It is, however, important to understand that after Phase 1, entries in F with values gl will in fact correspond to k-mers in genome gl with hash values unique to this genome. Since gl is processed last, if an entry in F has value gl, it means some k-mer in gl with hash values that do not collide with any k-mer in all the other genomes that are already processed. Thus, this k-mer has hash values that are unique; no other k-mer in any other genome shares one of these hash values. Therefore, when a genome is processed by Algorithm 1 after all of the other genomes have already been processed, all of k-mers with unique hash values in that genome are correctly marked in F. This means that after Phase 2, when all genomes are processed again by Algorithm 1, all k-mers with unique hash values in all genomes will be correctly marked in F.
2.3. Query phase: Reads processing
Given reads from a metagenomic sample, the main task is to identify which bacteria exist in the sample. This boils down to processing reads and determining which bacterial genomes they most likely belong to. While all existing methods we are aware of process all reads in the metagenomic samples, the proposed method processes just enough reads to cover a fraction of bacterial genomes. This typically results in choosing a small random samples of reads for processing.

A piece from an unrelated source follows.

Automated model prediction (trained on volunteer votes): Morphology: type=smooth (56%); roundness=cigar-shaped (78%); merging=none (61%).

If a processed read belongs to a genome g and also contains a k-mer x with unique hash values stored in F, there is a good chance that the read will be correctly identified to belong to g. The read is not recognized if the k-mer x has a sequencing error or a genetic variant. A genetic variant can occur because the genome of the bacterium in the sample is likely not the same as the referenced genome of the same bacteria used to create F.
A processed read that does not belong to genome g might also be mistakenly identified to belong to g if it has a sequencing error or a genetic variant that results in a k-mer with hash value(s) collide with one of the k-mers of g stored in F.

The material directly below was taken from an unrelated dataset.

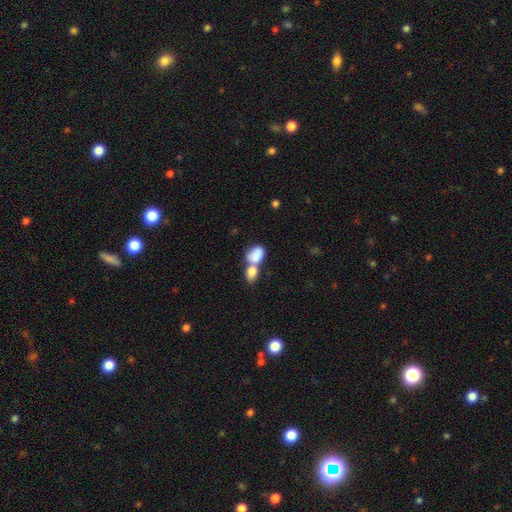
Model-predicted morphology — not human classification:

Given a read to be processed, all k-mers are passed into k-mer processing to classify its gi. Let V be the set of classified gi of all k-mers of the read. If V consists of only 0 and/or –1, then the read is discarded. If, however, V consists of positive values, i.e., genome ids, then one of three different strategies can be used to determine which genome the read belongs to.
2.3.1. Majority
If there is a positive number, g, in V with frequency greater than 50%, then g is predicted to be the genome that contains the read. If there is no such number, then the read is discarded. This strategy is effective in the presence of significant amounts of sequencing errors and/or genetic variants. In such cases, a k-mer of the read can be misidentified to be a unique k-mer of a different bacteria. But if there are not too many of such mistakes, a majority of positive identification can identify the correct genome.
2.3.2. First-hit
K-mers are processed sequentially. When the first k-mer that has a positive hash value, g, is encountered, no additional k-mers are processed. g is predicted to be the genome that contains the read. This strategy is effective when k-mers stored in F are highly unique so that the first hit is most likely correct.
2.3.3. One-or-nothing
If V has only one positive value, g, then g is predicted to be the genome that contains the read. If this is not the case, the read is discarded. This strategy is highly conservative. If there is a disagreement, i.e., two genomes identified by different k-mers of the reads, the read is discarded from consideration.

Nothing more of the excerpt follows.